First question you need to answer: are you trying to solve a dynamic optimization problem or a static one. In the following, I'll guess that your problem is static, that is, it is either an NLP or a dynamic optimization problem converted into a NLP by a full parameterization method.
I guess that by "nonlinear" conditions you mean constraints. This means that you are trying to solve a constrained problem - this is the second question to be answered.
Third, like Michael said, do you have analytical expressions or your functions or not ?. If this is a full "black box" problem, then you may go to derivative free methods.
If everything is convex and continuous then any local search method will typically lead you to the global minimum since any local minimum is also global. In Matlab you can thus pick the appropriate toolbox (cvx from Boyd's team or fmincon if you prefer using "native" matlab toolbox).
... such questions are not only good for picking the most appropriate solution method, but they are also part of the problem formulation and of the analysis of your problem, which are the two most important steps of the solving of an optimization problem.
Finally, you should be aware that in the field of global optimization methods you have basically two families of methods.
Stochastic (and also metaheuristic, genetic, ...) methods are easier to apply, quite performant and do not require your cost and constraint functions to have some properties like being twice continuously differentiable or something like that. The drawback is that there is no guarantee that you converge to the global solution in finite time. Although there are many papers claiming that the authors method (typically the same than the others, with a twist, ...) outperforms the others, there is no best method for all cases. It is case-dependent. I have been asked to review such papers many times, and still it drives me crazy...
Deterministic methods converge to the solution in finite time. But for the moment they don't scale well with the number of degrees of freedom of your problem, and they generally require your functions to be C2. As a matter of personal taste, I prefer deterministic methods, because they are, in my humble opinion, mathematically sound. But again, this is a matter of taste and of the problem at hand.

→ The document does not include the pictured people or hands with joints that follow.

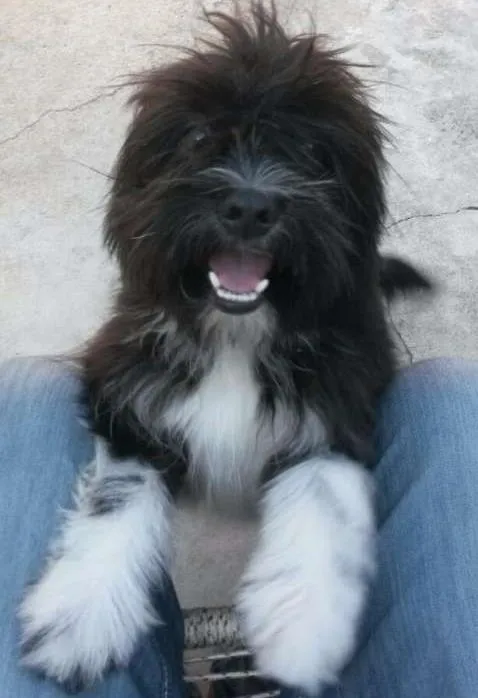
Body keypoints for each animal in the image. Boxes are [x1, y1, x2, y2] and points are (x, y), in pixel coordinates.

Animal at [19, 3, 432, 694]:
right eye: (194, 138)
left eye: (313, 150)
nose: (249, 205)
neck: (237, 338)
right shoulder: (126, 391)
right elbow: (117, 492)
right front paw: (80, 616)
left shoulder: (342, 401)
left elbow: (322, 493)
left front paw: (302, 628)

I'll finish by mentioning also the "no free lunch theorems"by citing the authors of the paper "No Free Lunch Theorems for Optimization", IEEE TRANSACTIONS ON EVOLUTIONARY COMPUTATION, VOL. 1, NO. 1, APRIL 1997, pp 67-82: " A number of “no free lunch”(NFL) theorems are presented which establish that for any algorithm, any elevated performance over one class of problems is offset by performance over another class."
You can apply hybrid algorithms. You can can apply combination of gradient and search technique. You can apply first gradient technique, find the solution and then apply any suitable search technique. In order to handle constraints you can take help of Fuzzy technique.
It's rather funny - and also frustrating - to read all the cock-sure posts on which solver you should use, when there is nearly nothing said about the actual problem that Hassan wants to solve!!
The next post from Hassan ought to be an as detailed description of the problem at hand, as humanely possible. We need info!! Only then can we help!!!
Armin's post is not precise: convexity is needed in order to be able to say that any local minimum is a global one - and we do not know whether it is a convex problem.
Actually, the answer depends on the type of probem you have. You can develop a function using matlab programing based on Evolutionary Algorithms and fuzzy logic. That might suite your demand. Anyways, try to put your problem a litle bit clear.